▶ _PROVIDED TEXT_:

● ● ● ● ●

While Bad Boy has now upgraded its design to add a shoulder net and seatbelt, its foot-out protection is still very bad. Textron added a trip bar in the foot well area, which it claims is a foot-out preventative device. But Textron has performed no testing on the vehicle to see if the trip bar is effective. The vehicles have no protection for occupants who are younger, or of short stature, because their legs may not be long enough to reach the area where the leg-out device is located. These vehicles need doors and netting to prevent leg-out and arm and hand-out injuries.
Hopefully, Textron, Inc. and its subsidiary Textron Specialty Vehicles, Inc. will recognize the design flaw and start equipping their vehicles with doors and other proper safety devices to reduce the danger. In the meanwhile, some very bad and defective vehicles are in use and are an extreme hazard for folks who use them.
If you have any questions about a specific Bad Boy accident or need information on the ongoing litigation, contact Greg Allen, our firm’s Senior Product Liability lawyer, at 800-898-2034 or by email at Greg.Allen@beasleyallen.com. Greg has successfully handled a number of cases involving the Bad Boy Buggy and currently has several in court.
Soaring through the sky at hundreds of miles an hour, thousands of feet above the ground in an airplane or helicopter leaves little room for error. One small mechanical problem, misjudgment or faulty response in the air can spell disaster for air passengers and even unsuspecting people on the ground. This is why it’s crucial for the aviation industry, including manufacturers, pilots, mechanics and air traffic controllers, to adhere to the highest possible standards at all times.
Statistics indicate mechanical failures cause up to 22 percent of aviation crashes. Historically, aircraft manufacturing defects, flawed aircraft design, inadequate warning systems and inadequate instructions for safe use of the aircraft’s equipment or systems have contributed to numerous aviation crashes. In such cases, the pilot may follow every procedure correctly but still be unable to avert disaster. Mike Andrews, a partner in the Section, has handled numerous cases involving defects found in aircrafts.

● ● ● ● ●

▶ _EXERCISE DATA_:
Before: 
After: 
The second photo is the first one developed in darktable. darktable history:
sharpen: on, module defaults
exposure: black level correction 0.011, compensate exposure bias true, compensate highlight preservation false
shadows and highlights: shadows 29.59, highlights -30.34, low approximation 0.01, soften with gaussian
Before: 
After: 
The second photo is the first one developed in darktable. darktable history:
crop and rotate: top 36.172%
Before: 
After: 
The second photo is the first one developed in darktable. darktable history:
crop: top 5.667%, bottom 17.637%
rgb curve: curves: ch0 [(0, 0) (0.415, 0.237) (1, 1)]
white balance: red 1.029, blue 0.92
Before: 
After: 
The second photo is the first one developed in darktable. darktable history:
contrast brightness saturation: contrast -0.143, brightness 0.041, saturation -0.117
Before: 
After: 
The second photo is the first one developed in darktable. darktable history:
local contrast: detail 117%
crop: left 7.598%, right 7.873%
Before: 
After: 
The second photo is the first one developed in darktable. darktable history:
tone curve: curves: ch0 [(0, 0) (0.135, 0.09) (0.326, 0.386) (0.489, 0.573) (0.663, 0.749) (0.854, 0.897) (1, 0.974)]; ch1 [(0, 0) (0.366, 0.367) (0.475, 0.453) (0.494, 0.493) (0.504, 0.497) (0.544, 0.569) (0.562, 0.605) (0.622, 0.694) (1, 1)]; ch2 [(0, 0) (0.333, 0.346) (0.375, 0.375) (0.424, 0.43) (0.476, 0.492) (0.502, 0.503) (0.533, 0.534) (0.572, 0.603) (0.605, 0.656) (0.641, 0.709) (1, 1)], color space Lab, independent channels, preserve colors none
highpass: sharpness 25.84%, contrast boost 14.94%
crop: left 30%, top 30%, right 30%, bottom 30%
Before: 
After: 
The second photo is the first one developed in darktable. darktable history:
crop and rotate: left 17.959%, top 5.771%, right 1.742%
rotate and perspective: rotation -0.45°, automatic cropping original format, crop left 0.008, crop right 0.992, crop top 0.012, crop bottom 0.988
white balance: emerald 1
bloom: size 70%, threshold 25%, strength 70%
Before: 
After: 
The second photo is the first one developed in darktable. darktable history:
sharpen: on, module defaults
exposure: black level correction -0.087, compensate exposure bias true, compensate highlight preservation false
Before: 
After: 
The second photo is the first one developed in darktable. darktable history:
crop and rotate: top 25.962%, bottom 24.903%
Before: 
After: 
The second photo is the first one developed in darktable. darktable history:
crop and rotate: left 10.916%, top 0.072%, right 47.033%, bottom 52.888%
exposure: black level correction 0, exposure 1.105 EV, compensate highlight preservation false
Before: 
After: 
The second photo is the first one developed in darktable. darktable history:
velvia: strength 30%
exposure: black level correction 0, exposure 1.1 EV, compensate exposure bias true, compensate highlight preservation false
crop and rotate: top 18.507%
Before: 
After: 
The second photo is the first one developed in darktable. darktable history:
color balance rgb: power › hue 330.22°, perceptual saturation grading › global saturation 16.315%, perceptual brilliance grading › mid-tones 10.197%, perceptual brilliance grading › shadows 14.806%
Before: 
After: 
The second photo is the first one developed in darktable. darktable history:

● ● ● ● ●

▶ _USING THE INFORMATION_:
1 - Copy out the passage on vehicle and aviation defects word for word, everything from "Soaring through the" down to "at all times.".
2 - Extend the passage on vehicle and aviation defects past its final sentence by writing the next part.

▶ _ANSWERS TO THE TASKS_:
1 -
Soaring through the sky at hundreds of miles an hour, thousands of feet above the ground in an airplane or helicopter leaves little room for error. One small mechanical problem, misjudgment or faulty response in the air can spell disaster for air passengers and even unsuspecting people on the ground. This is why it’s crucial for the aviation industry, including manufacturers, pilots, mechanics and air traffic controllers, to adhere to the highest possible standards at all times.

2 -
Currently, Mike is pursuing two defective aviation cases. One case involves a crash of the V22 Osprey in Hawaii resulting in death of a young marine. The Osprey has a long history of defects involving the aircraft’s hydraulics and software. This crash resulted from the engine’s ingesting sand, which was kicked up into the air by the downwash from the Osprey’s rotor-blades as it attempted to land. The aircraft is equipped with a filtration system referred to as an engine air particle separator, which is intended to prevent sand and other particle ingestion. However, the system is faulty. Bell and Boeing have tried various iterations and designs but have not yet implemented a safe and effective filter. Several crashes have resulted in deaths and serious injuries.
The other case involves the crash of a light aircraft off the coast of Georgia. Two inexperienced pilots were attending flight school in North Carolina and were assigned to fly an aircraft to Jacksonville Fla., to the flight school maintenance facility. Unfortunately, the aircraft was dispatched with inoperable equipment. Specifically, the pilots were sent up in an aircraft which had faulty vacuum pumps – one was completely inoperable and the other failed in flight. The vacuum pumps provide the pilots’ horizon and orientation information while in flight. Without such information, pilots lose spatial awareness and become disoriented. Due to the inoperable and faulty equipment, the plane crashed, killing both student pilots.
Non-Auto Product Defects
Lawyers in the Section also handle defective products, including smoke detectors, flammable clothing, industrial equipment, and heaters just to name a few. Most of the time, family members do not suspect that a defective product is the cause of a death or injury, and manufacturers readily blame the victim’s actions. Our firm has discovered that defective products are increasingly a major cause of unexpected deaths and injuries.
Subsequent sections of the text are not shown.